### What is expected
All lines from the one holding "Whole-slide image, hematoxylin" to the end of the listing are to be output exactly, both ends included, with any pictures left out.

-- Listed entries follows --

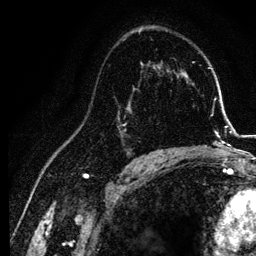
Breast MRI, one axial slice; slice 78 of 134 in the series (ordered by position); cropped to one breast; dynamic contrast-enhanced series, time point 2 of 6 at this slice position (early post-contrast); 3 T; TE 4.2 ms, TR 7.9 ms; 1.2 mm slice thickness; 256 × 256 image matrix, field of view 170 × 170 mm. Female patient.
Outlined on this slice (semi-automatically segmented with operator editing):
- enhancing-tissue mask used for the functional tumour volume (all voxels passing the contrast-enhancement thresholds inside the analysis volume; usually the tumour): box from (x=117, y=87) to (x=155, y=157) px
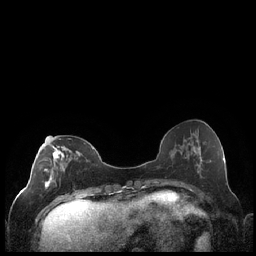
Breast MRI (dynamic contrast-enhanced), one axial slice; slice 80 of 248 in the series (ordered by position); dynamic contrast-enhanced series, time point 2 of 7 at this slice position (early post-contrast); 1.5 T; TE 1.9 ms, TR 4.2 ms; 0.8 mm slice thickness; 256 × 256 image matrix, field of view 320 × 320 mm. Female patient.
Annotated regions visible in this slice (semi-automatically segmented with operator editing):
- enhancing-tissue mask used for the functional tumour volume (all voxels passing the contrast-enhancement thresholds inside the analysis volume; usually the tumour): bounding box (x1, y1, x2, y2) in pixels: (44, 138, 92, 199)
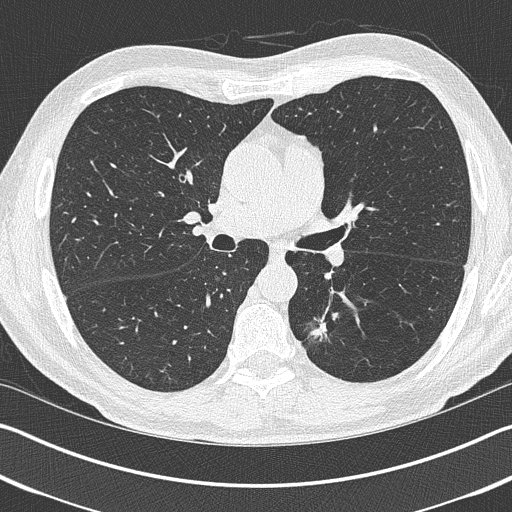
Axial slice from a low-dose chest CT screening exam, baseline annual screen, lung window (W 1500 / L -600 HU). Male participant, aged 69 years at enrolment.
- Expert-annotated lung lesion, box from (x=300, y=308) to (x=355, y=361) px.
- Reader record for this screening exam (exam-level; its link to the box is not recorded): non-calcified nodule or mass ≥4 mm, left upper lobe, 19 × 19 mm, spiculated (stellate) margins, pre-existing on the prior screen: yes.
- Official screen result: positive, change unspecified: nodule(s) >= 4 mm or enlarging nodule(s), mass(es), or other non-specific abnormalities suspicious for lung cancer.
- Lung cancer was diagnosed 202 days after this screen: non-small cell carcinoma, left lower lobe, stage IIIA (AJCC 6th edition), 20 mm at pathology.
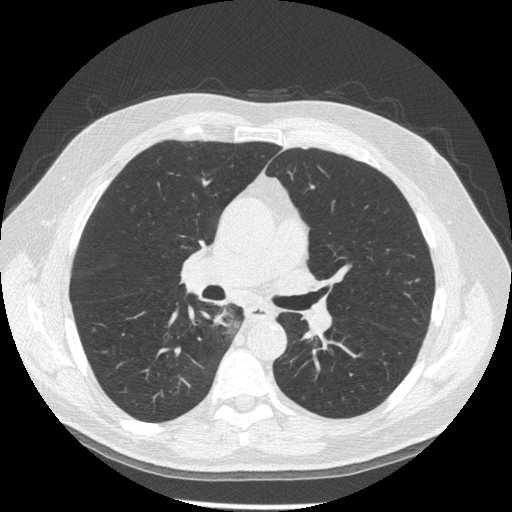
Low-dose screening chest CT, one axial slice. Slice 105 of 181 in the series (ordered by position). Lung window (W 1500 / L -600 HU). 1.25 mm slice thickness. 512 × 512 image matrix.
Outlined on this slice (manually delineated by an expert):
- lesion 1 (tumor, lower lobe of right lung): box from (x=214, y=311) to (x=227, y=326) px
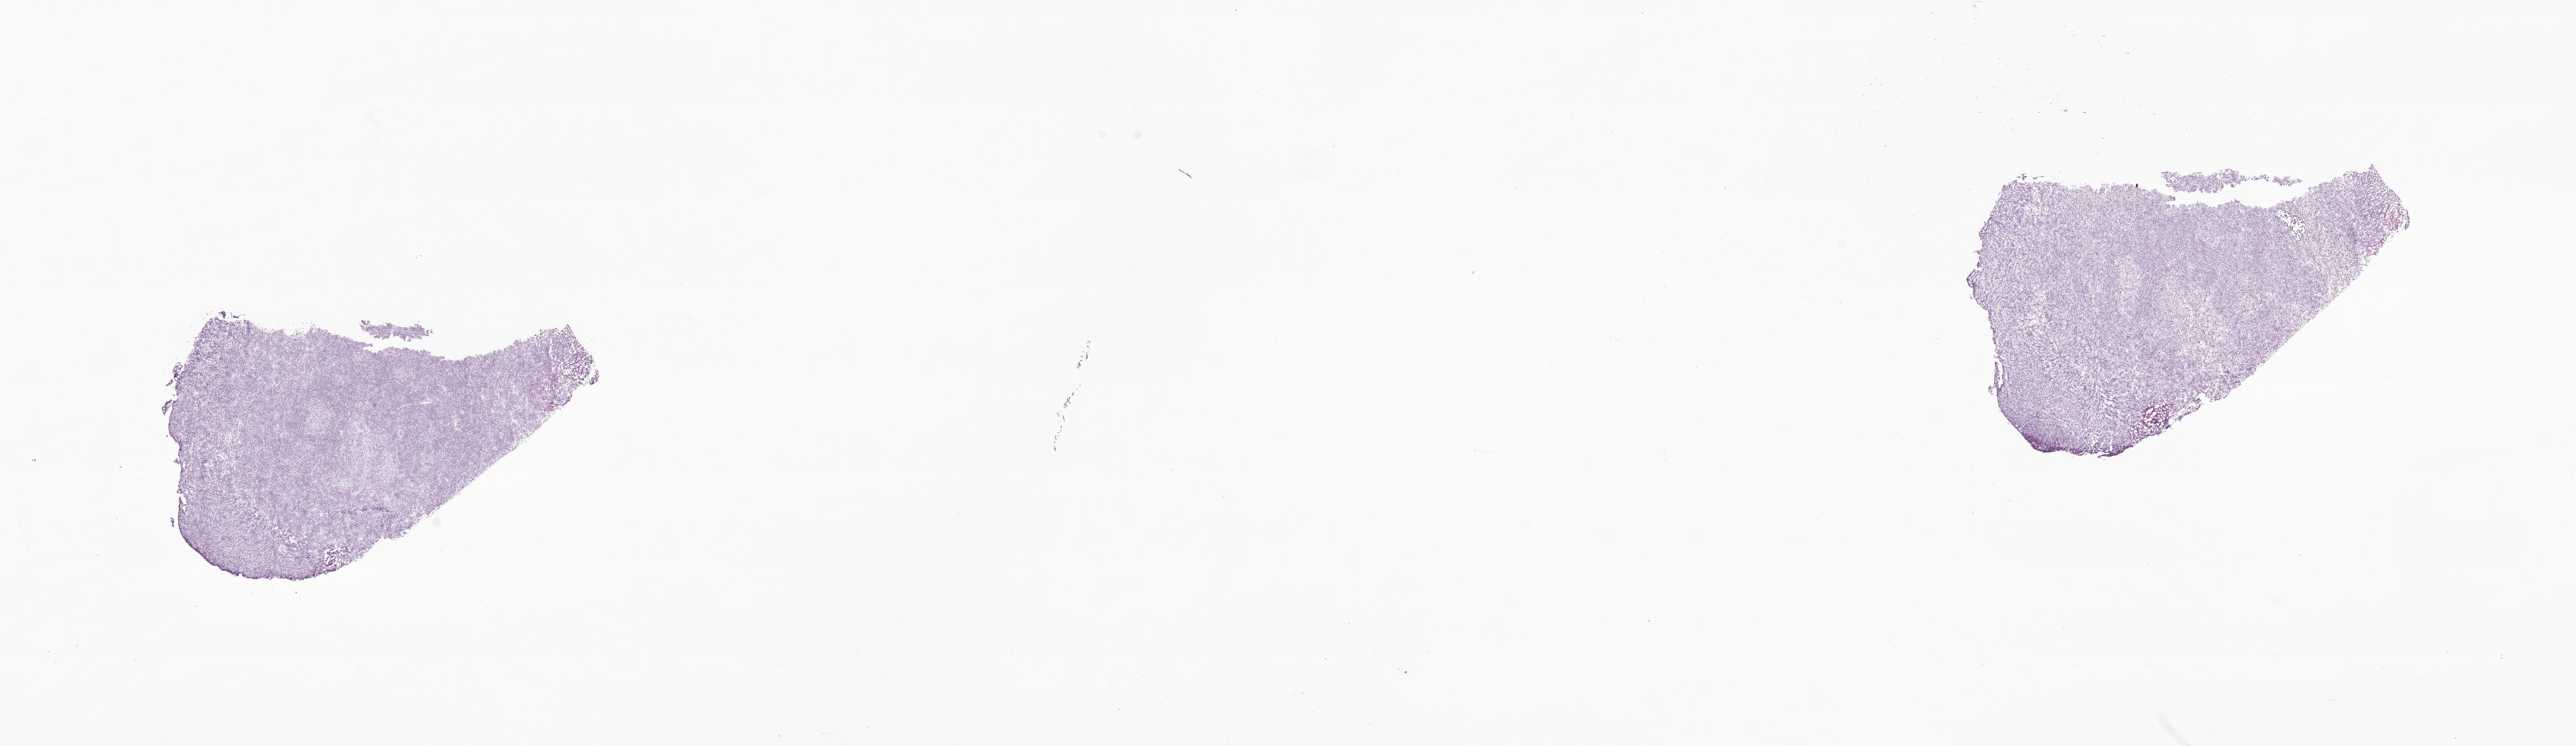
Whole-slide image, hematoxylin and eosin (H&E) stain of tumor tissue from the brain, a low-resolution overview of the entire scanned area, about 30.0 x 8.7 mm. Cryosection (OCT / tissue freezing medium). Patient: female, age 766 days (about 2.1 years).
Recorded diagnosis: Desmoplastic nodular medulloblastoma.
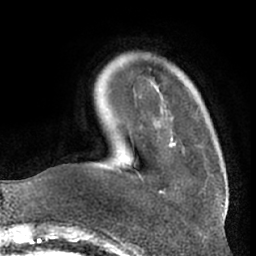
Breast MRI (dynamic contrast-enhanced), one axial slice; cropped to one breast; dynamic contrast-enhanced series, time point 2 of 7 at this slice position (early post-contrast); 1.5 T; TE 3 ms, TR 6.2 ms; 256 × 256 image matrix. Female patient.
Outlined on this slice (semi-automatically segmented with operator editing):
- enhancing-tissue mask used for the functional tumour volume (all voxels passing the contrast-enhancement thresholds inside the analysis volume; usually the tumour): box from (x=130, y=136) to (x=176, y=194) px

-- Listed entries concluded --

### Output
Whole-slide image, hematoxylin and eosin (H&E) stain of tumor tissue from the brain, a low-resolution overview of the entire scanned area, about 30.0 x 8.7 mm. Cryosection (OCT / tissue freezing medium). Patient: female, age 766 days (about 2.1 years).
Recorded diagnosis: Desmoplastic nodular medulloblastoma.
Breast MRI (dynamic contrast-enhanced), one axial slice; cropped to one breast; dynamic contrast-enhanced series, time point 2 of 7 at this slice position (early post-contrast); 1.5 T; TE 3 ms, TR 6.2 ms; 256 × 256 image matrix. Female patient.
Outlined on this slice (semi-automatically segmented with operator editing):
- enhancing-tissue mask used for the functional tumour volume (all voxels passing the contrast-enhancement thresholds inside the analysis volume; usually the tumour): box from (x=130, y=136) to (x=176, y=194) px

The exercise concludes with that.